Search code examples
google-cloud-platformgoogle-bigquery

Calculate query cost in BigQuery using Capcity compute pricing model


My company is using the Capacity compute pricing model by purchasing slots for BigQuery. I'm calculating the cost of each query so that everyone on my team can review their query performance. I checked the INFORMATION_SCHEMA.JOBS table using the total_slot_ms column with the formula: ROUND((total_slot_ms / 3600000) * hour_slot_price, 2), but this only accounts for about a quarter of the daily cost. However, using ROUND((total_bytes_billed / POW(10, 12)) * scan_bytes_price, 2) gives a number that is closer to the actual cost.

Do you have any idea? Should I continue using total_bytes_billed to calculate the cost of each query even though we are on Capacity compute pricing?
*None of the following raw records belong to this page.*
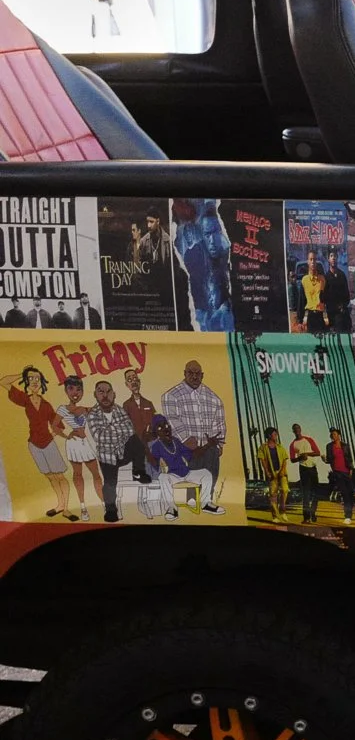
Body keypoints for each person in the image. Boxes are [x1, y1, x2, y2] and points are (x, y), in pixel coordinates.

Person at [159, 359, 227, 514]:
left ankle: (206, 503)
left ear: (202, 375)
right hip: (186, 449)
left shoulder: (214, 398)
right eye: (191, 373)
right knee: (189, 479)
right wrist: (185, 439)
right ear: (185, 373)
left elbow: (219, 422)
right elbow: (171, 419)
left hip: (208, 447)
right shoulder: (172, 395)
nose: (194, 377)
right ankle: (189, 507)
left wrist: (219, 444)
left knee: (210, 474)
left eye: (198, 374)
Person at [9, 366, 74, 518]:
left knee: (60, 476)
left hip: (48, 444)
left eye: (37, 379)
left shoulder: (46, 405)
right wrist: (22, 373)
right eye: (30, 378)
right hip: (34, 444)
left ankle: (66, 508)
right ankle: (60, 505)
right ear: (26, 381)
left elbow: (58, 425)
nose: (34, 381)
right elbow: (4, 382)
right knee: (50, 476)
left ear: (41, 382)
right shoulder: (25, 400)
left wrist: (53, 434)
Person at [170, 199, 234, 332]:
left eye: (215, 233)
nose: (212, 240)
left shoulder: (226, 250)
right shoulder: (192, 253)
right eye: (207, 235)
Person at [87, 380, 133, 524]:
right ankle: (111, 510)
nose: (105, 395)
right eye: (101, 392)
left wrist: (110, 431)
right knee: (110, 482)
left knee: (139, 446)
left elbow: (130, 430)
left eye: (108, 392)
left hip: (123, 452)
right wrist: (119, 431)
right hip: (106, 456)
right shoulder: (93, 414)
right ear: (95, 395)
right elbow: (99, 436)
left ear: (114, 394)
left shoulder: (120, 410)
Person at [55, 374, 100, 520]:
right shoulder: (63, 409)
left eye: (79, 389)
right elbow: (54, 426)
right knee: (78, 475)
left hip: (85, 443)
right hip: (73, 444)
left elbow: (99, 408)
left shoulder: (84, 409)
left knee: (96, 474)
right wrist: (66, 436)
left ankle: (105, 503)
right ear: (66, 390)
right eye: (71, 389)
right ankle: (83, 507)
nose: (75, 392)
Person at [141, 414, 196, 518]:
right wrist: (145, 444)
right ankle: (172, 508)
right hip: (170, 476)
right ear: (155, 432)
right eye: (160, 428)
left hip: (186, 473)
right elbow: (153, 466)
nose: (165, 430)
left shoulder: (176, 441)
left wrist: (207, 446)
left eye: (167, 426)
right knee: (163, 477)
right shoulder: (156, 445)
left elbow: (190, 455)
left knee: (206, 474)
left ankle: (204, 503)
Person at [287, 423, 323, 523]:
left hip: (313, 468)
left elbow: (318, 452)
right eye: (295, 429)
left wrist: (307, 454)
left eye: (298, 428)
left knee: (316, 493)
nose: (297, 430)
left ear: (300, 429)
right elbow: (292, 459)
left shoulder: (309, 439)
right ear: (293, 431)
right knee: (306, 494)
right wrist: (300, 457)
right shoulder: (292, 444)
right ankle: (306, 517)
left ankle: (313, 512)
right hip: (303, 469)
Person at [325, 426, 355, 523]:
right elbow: (329, 459)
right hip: (337, 472)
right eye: (331, 434)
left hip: (347, 471)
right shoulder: (329, 446)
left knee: (351, 493)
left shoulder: (345, 445)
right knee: (344, 493)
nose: (333, 436)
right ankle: (348, 516)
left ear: (339, 435)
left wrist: (351, 470)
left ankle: (349, 513)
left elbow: (350, 458)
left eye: (334, 434)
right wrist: (325, 460)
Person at [258, 425, 287, 517]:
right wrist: (267, 472)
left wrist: (283, 470)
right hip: (271, 473)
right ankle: (275, 515)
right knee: (273, 494)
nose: (276, 436)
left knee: (285, 490)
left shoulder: (280, 447)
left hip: (281, 472)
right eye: (275, 434)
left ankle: (282, 509)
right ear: (269, 435)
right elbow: (262, 460)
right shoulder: (263, 447)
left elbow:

Many thanks!

SELECT
  date(creation_time) as creation_date,
  job_id,
  user_email,
  creation_time,
  start_time,
  end_time,
  total_bytes_processed,
  total_bytes_billed,
  ROUND((total_bytes_billed / POW(10, 12)) * 6.25, 2) AS data_processed_cost_usd,
  total_slot_ms,
  ROUND((total_slot_ms / 3600000) * 0.0768, 2) AS slot_time_cost_usd,  
  SAFE_DIVIDE(total_slot_ms, TIMESTAMP_DIFF(end_time, start_time, MILLISECOND)) AS avg_slots,
  query
FROM
  `region-eu`.INFORMATION_SCHEMA.JOBS
WHERE 1 = 1
  AND job_type = 'QUERY'
  AND state = 'DONE'
  AND creation_time >= TIMESTAMP_SUB(CURRENT_TIMESTAMP(), INTERVAL 7 DAY)  -- Last 7 days
ORDER BY
  total_cost_usd DESC

Solution

  • I got an answer from the Google team. I hope it’s helpful for anyone researching a similar issue:

    The total_slot_ms metric, available in the INFORMATION_SCHEMA.JOBS table, is the most relevant measure of how many slots a query consumes and should be the primary factor in cost calculations. To determine the cost per query, use the formula:

    Cost Per Query = (total_slot_ms/ 3600000)× hour_slot_price

    This formula directly correlates the time slots are in use with your committed costs. If you find that the sum of these calculated costs does not match the total daily costs, it could be due to idle slot time or other system overheads not directly attributed to specific queries.

    While total_bytes_billed is traditionally used in On-Demand pricing models, where costs are based on data processed, it can still serve as a supplementary metric under Capacity pricing. It helps assess query efficiency by comparing data processed against slot usage. A query that processes large amounts of data but consumes fewer slots might indicate efficient usage, even under Capacity pricing.

    However, the most critical aspect of managing costs under this pricing model is optimizing slot utilization. Unused slots still contribute to the overall costs, so maximizing their usage across queries is essential. Tools like BigQuery's reservation management can help in better allocating slots across teams or projects, ensuring that your committed resources are fully utilized.